### Goal
Rewrite all of the material below, changing each "catalogue" to "catalog" and leaving everything else unchanged.

### Extracted records
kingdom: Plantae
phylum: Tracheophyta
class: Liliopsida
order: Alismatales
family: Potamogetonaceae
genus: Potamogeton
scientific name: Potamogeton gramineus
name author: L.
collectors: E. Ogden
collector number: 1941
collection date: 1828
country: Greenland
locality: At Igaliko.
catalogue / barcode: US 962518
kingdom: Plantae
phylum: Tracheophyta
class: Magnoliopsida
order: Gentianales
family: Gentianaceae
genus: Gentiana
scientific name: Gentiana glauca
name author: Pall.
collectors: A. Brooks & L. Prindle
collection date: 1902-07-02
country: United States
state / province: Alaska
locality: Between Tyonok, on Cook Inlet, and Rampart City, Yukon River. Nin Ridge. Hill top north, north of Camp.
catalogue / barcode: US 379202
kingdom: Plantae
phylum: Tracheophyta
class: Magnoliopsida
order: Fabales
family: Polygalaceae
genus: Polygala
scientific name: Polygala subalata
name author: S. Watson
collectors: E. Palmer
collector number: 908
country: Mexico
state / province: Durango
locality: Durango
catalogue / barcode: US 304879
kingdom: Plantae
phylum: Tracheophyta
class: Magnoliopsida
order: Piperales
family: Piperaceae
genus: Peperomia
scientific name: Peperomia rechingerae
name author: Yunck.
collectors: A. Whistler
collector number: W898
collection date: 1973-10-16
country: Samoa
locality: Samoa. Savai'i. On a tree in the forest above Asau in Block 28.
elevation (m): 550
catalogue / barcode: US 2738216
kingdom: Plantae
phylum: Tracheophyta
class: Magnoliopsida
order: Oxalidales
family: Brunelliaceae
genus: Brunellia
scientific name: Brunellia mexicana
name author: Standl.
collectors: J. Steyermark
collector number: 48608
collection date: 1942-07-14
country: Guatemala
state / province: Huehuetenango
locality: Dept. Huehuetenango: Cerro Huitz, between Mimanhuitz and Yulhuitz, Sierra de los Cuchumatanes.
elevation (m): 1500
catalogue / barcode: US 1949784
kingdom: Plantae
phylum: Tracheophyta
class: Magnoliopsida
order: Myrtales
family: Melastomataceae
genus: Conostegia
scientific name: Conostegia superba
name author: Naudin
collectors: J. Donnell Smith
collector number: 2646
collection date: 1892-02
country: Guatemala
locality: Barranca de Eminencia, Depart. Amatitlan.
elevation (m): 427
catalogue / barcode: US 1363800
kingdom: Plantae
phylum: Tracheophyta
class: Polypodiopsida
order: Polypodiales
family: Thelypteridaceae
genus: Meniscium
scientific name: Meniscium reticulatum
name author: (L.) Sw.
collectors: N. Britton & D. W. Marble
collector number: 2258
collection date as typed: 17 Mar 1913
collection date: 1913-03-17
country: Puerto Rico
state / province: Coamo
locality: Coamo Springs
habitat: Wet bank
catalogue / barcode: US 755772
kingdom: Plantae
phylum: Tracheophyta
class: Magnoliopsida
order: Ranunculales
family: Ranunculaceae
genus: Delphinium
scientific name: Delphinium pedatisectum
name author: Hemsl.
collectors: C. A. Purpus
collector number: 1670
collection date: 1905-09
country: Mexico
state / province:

### Expected answer
kingdom: Plantae
phylum: Tracheophyta
class: Liliopsida
order: Alismatales
family: Potamogetonaceae
genus: Potamogeton
scientific name: Potamogeton gramineus
name author: L.
collectors: E. Ogden
collector number: 1941
collection date: 1828
country: Greenland
locality: At Igaliko.
catalog / barcode: US 962518
kingdom: Plantae
phylum: Tracheophyta
class: Magnoliopsida
order: Gentianales
family: Gentianaceae
genus: Gentiana
scientific name: Gentiana glauca
name author: Pall.
collectors: A. Brooks & L. Prindle
collection date: 1902-07-02
country: United States
state / province: Alaska
locality: Between Tyonok, on Cook Inlet, and Rampart City, Yukon River. Nin Ridge. Hill top north, north of Camp.
catalog / barcode: US 379202
kingdom: Plantae
phylum: Tracheophyta
class: Magnoliopsida
order: Fabales
family: Polygalaceae
genus: Polygala
scientific name: Polygala subalata
name author: S. Watson
collectors: E. Palmer
collector number: 908
country: Mexico
state / province: Durango
locality: Durango
catalog / barcode: US 304879
kingdom: Plantae
phylum: Tracheophyta
class: Magnoliopsida
order: Piperales
family: Piperaceae
genus: Peperomia
scientific name: Peperomia rechingerae
name author: Yunck.
collectors: A. Whistler
collector number: W898
collection date: 1973-10-16
country: Samoa
locality: Samoa. Savai'i. On a tree in the forest above Asau in Block 28.
elevation (m): 550
catalog / barcode: US 2738216
kingdom: Plantae
phylum: Tracheophyta
class: Magnoliopsida
order: Oxalidales
family: Brunelliaceae
genus: Brunellia
scientific name: Brunellia mexicana
name author: Standl.
collectors: J. Steyermark
collector number: 48608
collection date: 1942-07-14
country: Guatemala
state / province: Huehuetenango
locality: Dept. Huehuetenango: Cerro Huitz, between Mimanhuitz and Yulhuitz, Sierra de los Cuchumatanes.
elevation (m): 1500
catalog / barcode: US 1949784
kingdom: Plantae
phylum: Tracheophyta
class: Magnoliopsida
order: Myrtales
family: Melastomataceae
genus: Conostegia
scientific name: Conostegia superba
name author: Naudin
collectors: J. Donnell Smith
collector number: 2646
collection date: 1892-02
country: Guatemala
locality: Barranca de Eminencia, Depart. Amatitlan.
elevation (m): 427
catalog / barcode: US 1363800
kingdom: Plantae
phylum: Tracheophyta
class: Polypodiopsida
order: Polypodiales
family: Thelypteridaceae
genus: Meniscium
scientific name: Meniscium reticulatum
name author: (L.) Sw.
collectors: N. Britton & D. W. Marble
collector number: 2258
collection date as typed: 17 Mar 1913
collection date: 1913-03-17
country: Puerto Rico
state / province: Coamo
locality: Coamo Springs
habitat: Wet bank
catalog / barcode: US 755772
kingdom: Plantae
phylum: Tracheophyta
class: Magnoliopsida
order: Ranunculales
family: Ranunculaceae
genus: Delphinium
scientific name: Delphinium pedatisectum
name author: Hemsl.
collectors: C. A. Purpus
collector number: 1670
collection date: 1905-09
country: Mexico
state / province:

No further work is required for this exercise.